McKay was inducted into the Rose Bowl Hall of Fame in 1998.

==Professional career==
He was selected by the Cleveland Browns in the 16th round of the 1975 NFL draft, but opted instead to play for the Southern California Sun of the World Football League due to a dislike for the Cleveland area. After the WFL ceased operations midway through its 1975 season, the Browns made him available in the 1976 NFL expansion draft, where he was selected by the expansion Tampa Bay Buccaneers. In Tampa Bay, McKay started at receiver for three controversial seasons. Quarterback Steve Spurrier's belief that McKay was playing ahead of better receivers because he was the son of head coach John McKay, led him to throw passes over the vulnerable middle of the field in an attempt to get McKay injured. McKay was considered a reliable pass-catcher whom opposing defenses considered as a legitimate threat. He was forced to retire due to complications from a broken hand. Later appraisal has supported Spurrier's skepticism regarding McKay's playing time; a 2011 Deadspin article bestowed McKay the dubious honor of being named the fifth-worst NFL player ever, calling him "the biggest beneficiary of nepotism in NFL history" who "lacked NFL speed and separation" while highlighting his only 41 catches across three seasons.

==Post-playing career==
After retiring from professional football, McKay attended the Stetson University College of Law, and became a trial attorney in the Tampa area. In 1986, he moved to Los Angeles and continued practicing law as a partner with the law firm of Allen, Matkins, Leck, Gamble & Mallory. In 2001, he took a position as General Manager of the Los Angeles Xtreme in the XFL. The Xtreme were the first and only champions of the XFL.
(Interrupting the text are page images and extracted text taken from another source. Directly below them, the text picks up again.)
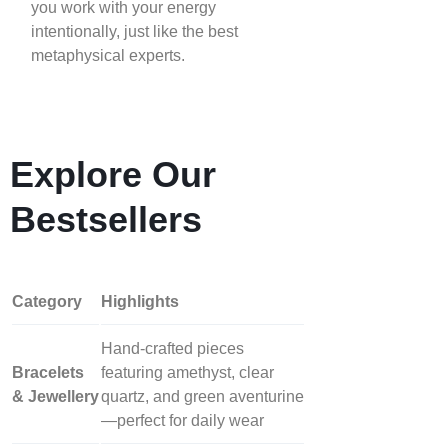
you work with your energy
intentionally, just like the best
metaphysical experts.
Explore Our
Bestsellers
Category
Highlights
Hand‑crafted pieces
Bracelets
featuring amethyst, clear
& Jewellery
quartz, and green aventurine
—perfect for daily wear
In 2010, McKay became Senior Associate Athletic Director of the University of Southern California, under the direction of his friend and former teammate Pat Haden.

In 2018, he was announced as the Head of Football Operations of the Alliance of American Football.

==Personal life==
McKay is a son of former USC Trojan and Tampa Bay Buccaneers coach John McKay and the older brother of former Buccaneers general manager and Atlanta Falcons president, Rich McKay.

McKay is married and has three children.

He is often referred to as "J. K." in the press, but is more commonly known as "John" or "Johnny".